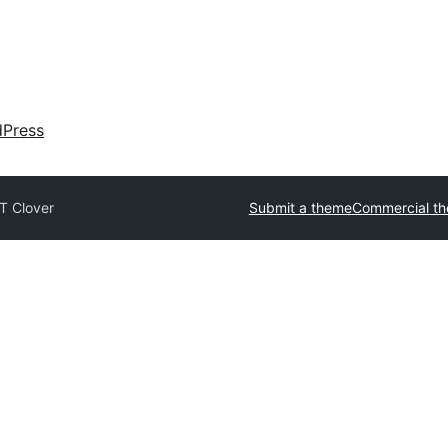
dPress
T Clover
Submit a theme
Commercial t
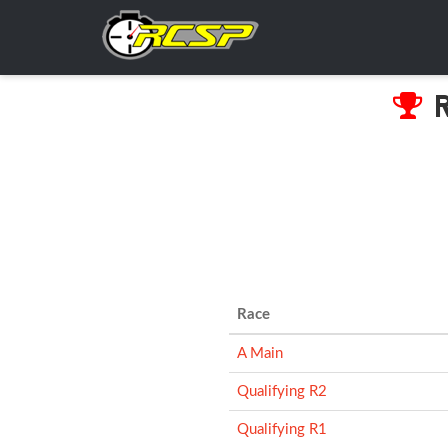
R
Race
A Main
Qualifying R2
Qualifying R1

--------------------------------

* _EXERCISE PROMPT_
Update the rows above by changing every "Qualifying" to "Practice" and leaving all other text as it is. Don't include the pictures in your answer.

* _ANSWER BOX_
dPress
T Clover
Submit a theme
Commercial t
R
Race
A Main
Practice R2
Practice R1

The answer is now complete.